If we want to view stimulant abuse from an ethical standpoint, it is important to distinguish academics from athletics, where the steroid analogy comes from.
College classes aren’t supposed to be a zero-sum game where the success of one student means failure for all others. Even though the college admissions process and the post-graduation job search have been becoming increasingly competitive over the years, the classroom should free itself from this attitude and return to being a place to develop critical thinking skills and practice free inquiry. Students who use drugs as study aids aren’t looking to best their peers, they simply want to pass their classes. A student who takes Adderall to study all night is still studying. At best, this shows a commitment to academics, at worst it shows a willingness to do whatever it takes to succeed.
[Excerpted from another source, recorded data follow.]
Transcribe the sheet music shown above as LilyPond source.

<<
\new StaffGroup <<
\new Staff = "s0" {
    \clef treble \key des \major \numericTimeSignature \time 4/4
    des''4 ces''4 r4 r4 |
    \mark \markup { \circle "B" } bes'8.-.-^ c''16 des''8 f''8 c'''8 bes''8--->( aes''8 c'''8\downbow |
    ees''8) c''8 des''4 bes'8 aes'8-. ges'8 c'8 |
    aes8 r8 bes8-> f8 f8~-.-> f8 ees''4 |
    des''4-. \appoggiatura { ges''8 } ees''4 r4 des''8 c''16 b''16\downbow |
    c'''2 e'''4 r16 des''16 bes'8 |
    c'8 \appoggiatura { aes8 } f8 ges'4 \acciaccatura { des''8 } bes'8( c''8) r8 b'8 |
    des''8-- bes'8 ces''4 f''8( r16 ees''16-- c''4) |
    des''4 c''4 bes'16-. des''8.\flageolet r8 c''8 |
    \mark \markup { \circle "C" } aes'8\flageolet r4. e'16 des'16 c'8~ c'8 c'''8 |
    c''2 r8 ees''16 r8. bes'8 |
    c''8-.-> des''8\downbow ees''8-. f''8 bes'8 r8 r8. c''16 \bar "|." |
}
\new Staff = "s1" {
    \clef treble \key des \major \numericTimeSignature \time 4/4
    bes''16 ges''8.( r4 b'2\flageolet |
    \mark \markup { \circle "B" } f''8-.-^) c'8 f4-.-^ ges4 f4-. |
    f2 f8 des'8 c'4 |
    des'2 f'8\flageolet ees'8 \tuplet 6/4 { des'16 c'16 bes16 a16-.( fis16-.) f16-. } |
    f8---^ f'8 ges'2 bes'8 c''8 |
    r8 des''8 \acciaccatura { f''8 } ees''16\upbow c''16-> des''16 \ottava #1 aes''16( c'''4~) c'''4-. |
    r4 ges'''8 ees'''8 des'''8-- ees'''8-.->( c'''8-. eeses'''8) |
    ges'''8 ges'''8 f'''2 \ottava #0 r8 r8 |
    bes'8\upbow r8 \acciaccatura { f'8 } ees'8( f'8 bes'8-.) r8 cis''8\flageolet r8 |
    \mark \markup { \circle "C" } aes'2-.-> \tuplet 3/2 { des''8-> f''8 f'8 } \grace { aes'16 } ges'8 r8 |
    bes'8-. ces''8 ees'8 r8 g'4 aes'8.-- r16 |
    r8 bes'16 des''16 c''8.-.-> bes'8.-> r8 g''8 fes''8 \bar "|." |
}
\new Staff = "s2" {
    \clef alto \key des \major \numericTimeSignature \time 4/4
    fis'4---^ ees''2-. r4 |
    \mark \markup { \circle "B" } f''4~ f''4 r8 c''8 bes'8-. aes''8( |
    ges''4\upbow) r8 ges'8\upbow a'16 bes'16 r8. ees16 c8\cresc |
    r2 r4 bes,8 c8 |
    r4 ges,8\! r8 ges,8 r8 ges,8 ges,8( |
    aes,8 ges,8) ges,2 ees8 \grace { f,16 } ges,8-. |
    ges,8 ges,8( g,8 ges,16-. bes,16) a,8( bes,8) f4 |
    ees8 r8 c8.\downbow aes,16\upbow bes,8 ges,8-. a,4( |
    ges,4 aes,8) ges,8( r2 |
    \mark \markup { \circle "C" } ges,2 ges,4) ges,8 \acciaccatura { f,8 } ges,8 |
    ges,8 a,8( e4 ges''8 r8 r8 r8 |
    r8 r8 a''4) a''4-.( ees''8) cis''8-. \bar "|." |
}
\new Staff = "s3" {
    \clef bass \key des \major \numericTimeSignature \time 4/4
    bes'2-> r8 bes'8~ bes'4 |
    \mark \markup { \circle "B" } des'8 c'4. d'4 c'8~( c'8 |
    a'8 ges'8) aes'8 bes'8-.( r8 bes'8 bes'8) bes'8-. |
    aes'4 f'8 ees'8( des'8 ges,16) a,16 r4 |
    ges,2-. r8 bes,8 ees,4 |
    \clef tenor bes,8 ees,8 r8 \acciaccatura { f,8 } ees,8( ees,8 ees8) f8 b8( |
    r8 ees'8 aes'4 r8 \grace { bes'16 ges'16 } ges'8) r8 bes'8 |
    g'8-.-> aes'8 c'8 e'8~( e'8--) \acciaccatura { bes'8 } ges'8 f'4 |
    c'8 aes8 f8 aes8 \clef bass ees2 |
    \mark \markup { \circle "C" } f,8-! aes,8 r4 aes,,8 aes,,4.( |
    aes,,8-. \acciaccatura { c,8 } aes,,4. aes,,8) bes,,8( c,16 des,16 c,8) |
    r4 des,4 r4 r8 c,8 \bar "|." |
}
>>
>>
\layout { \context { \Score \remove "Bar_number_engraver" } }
On the other hand, the argument that “other students are doing it” or that anyone could take the drugs if they were so inclined is exactly why trying to fight Adderall with the honor code is doomed to fail. It is up to schools to create an environment where there is less of an incentive to use ADHD medication, not more of a punishment for getting caught. Students who abuse prescription drugs are already contravening state and federal law, in addition to campus drug policies; to suggest that another enforcement regulation will do anything to curb this trend is baseless.
Students and their college counselors should work together to address the underlying causes of Adderall abuse on an individual basis instead of trying to stamp it out wholesale. It isn’t the responsibility of faculty to relax expectations for their students, especially in areas of academic integrity, but it is important for colleges and universities to recognize what kind of burden these expectations place on the students, and what effect they can have on mental well-being.
It’s up to administrators to decide whether their concern lies with the mental and physical health of their students or their school’s image. Raising the penalties for off-label ADHD medications only further harms the academic prospects of the students who use them, while doing nothing to help them excel without the drugs.